As a dad, what was the process like of telling your children that you had been diagnosed with cancer?
Three weeks in as the new CEO of a very large and very well run and very important company. And I got advanced cancer. And so I needed their help. I needed their support. And I had to kee p it secret. If it got out, can you imagine all the fun The New York Times and The Wall Street Journal would’ve had on this new CEO that they just wrote up? And the company and he didn’t even know he had advanced cancer and had had it for two and a half years? It would’ve been a terrible story.
“When you have cancer, it’s often very helpful and of tremendous relief to talk to people about it.”
And so it was so important I didn’t tell my children. I didn’t tell their spouses. I didn’t tell anybody. My wife knew it, my doctor in the Los Angeles Cancer Center knew it, and I took it to the GM board and the Hughes board. Those are the only people who knew it. And that was really the right thing for Hughes. The right thing for GM. It was a tough thing for me. Because when you have cancer, it’s often very helpful and of tremendous relief to talk to people about it.
You’ve had an incredible and very successful career – what in your career are you most proud of?

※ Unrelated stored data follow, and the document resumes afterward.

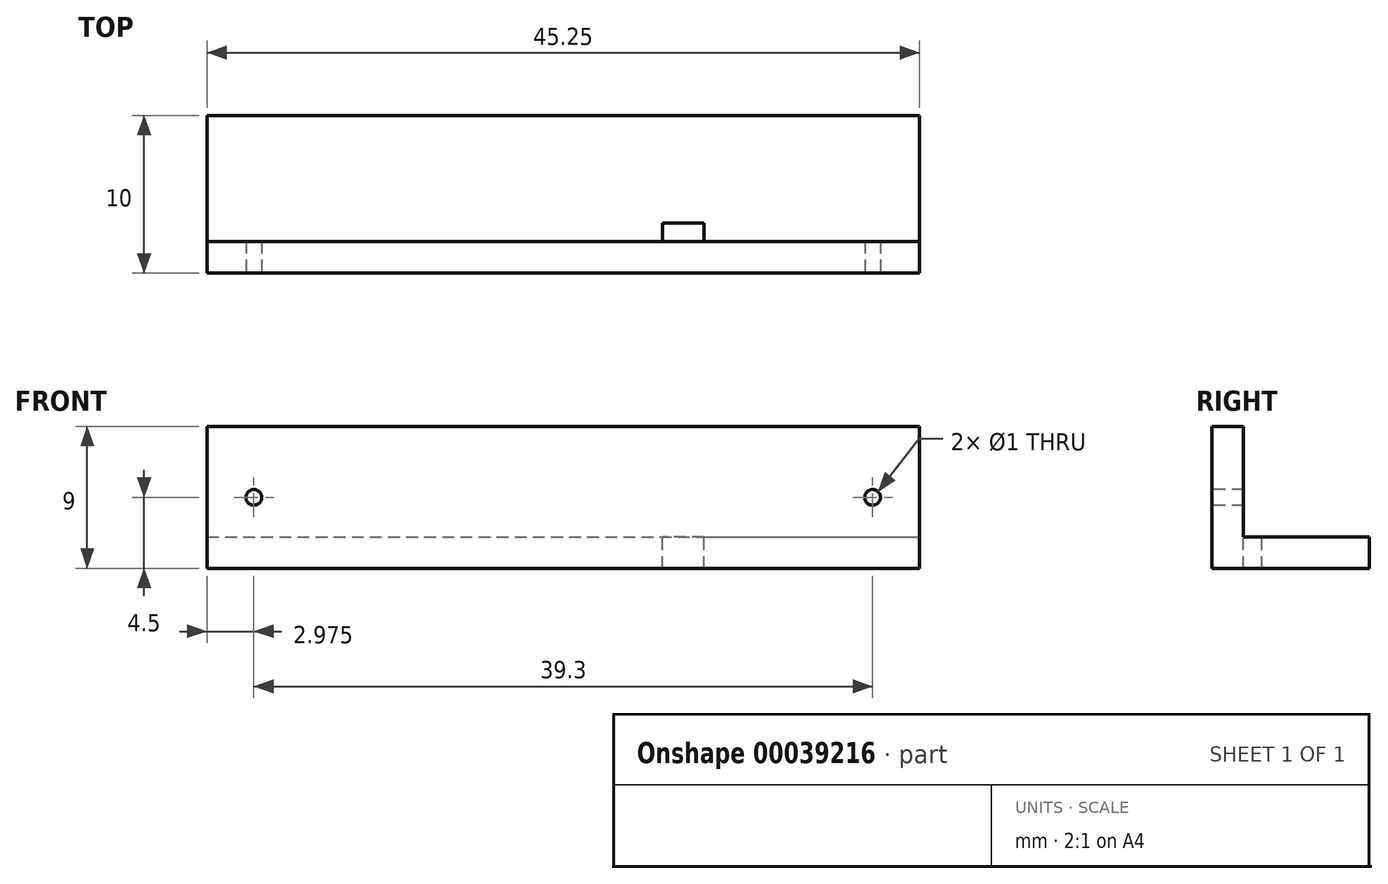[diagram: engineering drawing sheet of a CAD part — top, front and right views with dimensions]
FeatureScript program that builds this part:
annotation { "Feature Type Name" : "Feature", "Feature Type Description" : "" }
export const myFeature = defineFeature(function(context is Context, id is Id, definition is map)
    precondition{}
    {
        {
            var Q0;
            Q0=qCreatedBy(makeId("Top.planeOp"),FACE);
            var sketch = newSketch(context, id + "F0", { "sketchPlane" : qUnion([Q0])});
            skLineSegment(sketch, "E0.bottom", {"start": v(0, 0) * mm, "end": v(45.25, 0) * mm});
            skLineSegment(sketch, "E0.top", {"start": v(0, 10) * mm, "end": v(45.25, 10) * mm});
            skLineSegment(sketch, "E0.left", {"start": v(0, 0) * mm, "end": v(0, 10) * mm});
            skLineSegment(sketch, "E0.right", {"start": v(45.25, 0) * mm, "end": v(45.25, 10) * mm});
            skSolve(sketch);
        }
        {
            var Q0;
            Q0=makeQuery(id+"F0.imprint","IMPRINT",FACE,{"disambiguationData":[TD([[makeQuery(id+"F0.imprint","IMPRINT",EDGE,{"derivedFrom":sQuery(id+"F0.wireOp",EDGE,"E0.bottom")}),1.0]])]});
            extrude(context, id + "F1", {"entities" : qUnion([Q0]), "depth" : 2 * mm});
        }
        {
            var Q0;
            Q0=makeQuery(id+"F1.opExtrude","CAP_FACE",FACE,{"disambiguationData":[OSD([sQuery(id+"F0.wireOp",EDGE,"E0.bottom"),sQuery(id+"F0.wireOp",EDGE,"E0.top"),sQuery(id+"F0.wireOp",EDGE,"E0.left"),sQuery(id+"F0.wireOp",EDGE,"E0.right")])],"isStart":false});
            var sketch = newSketch(context, id + "F2", { "sketchPlane" : qUnion([Q0])});
            skLineSegment(sketch, "E1.bottom", {"start": v(0, 0) * mm, "end": v(45.25, 0) * mm});
            skLineSegment(sketch, "E1.top", {"start": v(0, 2) * mm, "end": v(45.25, 2) * mm});
            skLineSegment(sketch, "E1.left", {"start": v(0, 0) * mm, "end": v(0, 2) * mm});
            skLineSegment(sketch, "E1.right", {"start": v(45.25, 0) * mm, "end": v(45.25, 2) * mm});
            skSolve(sketch);
        }
        {
            var Q0;
            Q0 = qSketchRegion(id + "F2", true);
            extrude(context, id + "F3", {"entities" : qUnion([Q0]), "operationType" : NewBodyOperationType.ADD, "depth" : 7 * mm});
        }
        {
            var Q0;
            Q0=makeQuery(id+"F3.boolean.opBoolean","MERGE",FACE,{"derivedFrom":[makeQuery(id+"F1.opExtrude","SWEPT_FACE",FACE,{"disambiguationData":[OSD([sQuery(id+"F0.wireOp",EDGE,"E0.bottom")])]}),makeQuery(id+"F3.opExtrude","SWEPT_FACE",FACE,{"disambiguationData":[OSD([sQuery(id+"F2.wireOp",EDGE,"E1.bottom")])]})]});
            var sketch = newSketch(context, id + "F4", { "sketchPlane" : qUnion([Q0])});
            skCircle(sketch, "E2", {"center": v(2.97, 4.5) * mm, "radius": 0.5 * mm});
            skCircle(sketch, "E3", {"center": v(42.27, 4.5) * mm, "radius": 0.5 * mm});
            skSolve(sketch);
        }
        {
            var Q0;
            Q0=makeQuery(id+"F4.imprint","IMPRINT",FACE,{"disambiguationData":[TD([[makeQuery(id+"F4.imprint","IMPRINT",EDGE,{"derivedFrom":sQuery(id+"F4.wireOp",EDGE,"E2")}),1.0]])]});
            extrude(context, id + "F5", {"entities" : qUnion([Q0]), "operationType" : NewBodyOperationType.REMOVE, "oppositeDirection" : true, "depth" : 25 * mm});
        }
        {
            var Q0;
            Q0=makeQuery(id+"F4.imprint","IMPRINT",FACE,{"disambiguationData":[TD([[makeQuery(id+"F4.imprint","IMPRINT",EDGE,{"derivedFrom":sQuery(id+"F4.wireOp",EDGE,"E3")}),1.0]])]});
            extrude(context, id + "F6", {"entities" : qUnion([Q0]), "operationType" : NewBodyOperationType.REMOVE, "oppositeDirection" : true, "depth" : 25 * mm});
        }
        {
            var Q0;
            Q0=makeQuery(id+"F1.opExtrude","CAP_FACE",FACE,{"disambiguationData":[OSD([sQuery(id+"F0.wireOp",EDGE,"E0.bottom"),sQuery(id+"F0.wireOp",EDGE,"E0.top"),sQuery(id+"F0.wireOp",EDGE,"E0.left"),sQuery(id+"F0.wireOp",EDGE,"E0.right")])],"isStart":false});
            var sketch = newSketch(context, id + "F7", { "sketchPlane" : qUnion([Q0])});
            skLineSegment(sketch, "E4.bottom", {"start": v(31.56, 2) * mm, "end": v(28.94, 2) * mm});
            skLineSegment(sketch, "E4.top", {"start": v(31.56, 3.18) * mm, "end": v(28.94, 3.18) * mm});
            skLineSegment(sketch, "E4.left", {"start": v(31.56, 2) * mm, "end": v(31.56, 3.18) * mm});
            skLineSegment(sketch, "E4.right", {"start": v(28.94, 2) * mm, "end": v(28.94, 3.18) * mm});
            skSolve(sketch);
        }
        {
            var Q0;
            Q0=makeQuery(id+"F7.imprint","IMPRINT",FACE,{"disambiguationData":[TD([[makeQuery(id+"F7.imprint","IMPRINT",EDGE,{"derivedFrom":sQuery(id+"F7.wireOp",EDGE,"E4.bottom")}),1.0]])]});
            extrude(context, id + "F8", {"entities" : qUnion([Q0]), "operationType" : NewBodyOperationType.REMOVE, "oppositeDirection" : true, "depth" : 3 * mm});
        }
    });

I know this may not sound as important as it was, is, but the thing that I’m most proud of is starting my career. Because back in 1961 I was graduating, and I had signed up for at least six or seven companies who were coming to campus to interview them and hopefully spark some interest. And then one of the worst recessions in America’s history took place. All of the companies canceled their interview. So here I am, I’ve got a diploma, I’ve got one suit and I’ve got debt. Now, no job. No interview.
Hughes went on to become a leading professional at IBM, after landing a job in their Ohio office out of college.
What did surviving cancer teach you about yourself?
Okay. Well at the first cancer (leukemia), after the 30 days on the clinical trial, as I told you, at midnight I had a recurrence and I had to go back to the hospital and they put me in the intensive care ward and they locked the door and the only people who could come in there, my wife was not allowed to come in, were the nurses and the doctors. And so I was in a battle. And it wasn’t a battle of getting a better test score, it was a battle that my body had no immune system. It had an infection, and I was getting shots. And would those shots and my determination overcome my sickness?
“I think about how important that determination was to never give up.”
After three days, they expected I would show improvement. After three days I had shown no improvement. I was still sick. I still had a fever. On the fourth day, my fever turned around and it started to stabilize. And five days after that, I left the hospital. And so when I think about experiences, and I think about how important that determination was to never give up, when after three days I hadn’t risen to the expectation of the medicine or the doctors, would I now die? And I didn’t know the answer.
Now if you can execute some damn good determination on that fourth day where the odds are that you’re probably going to die, that’s a good test.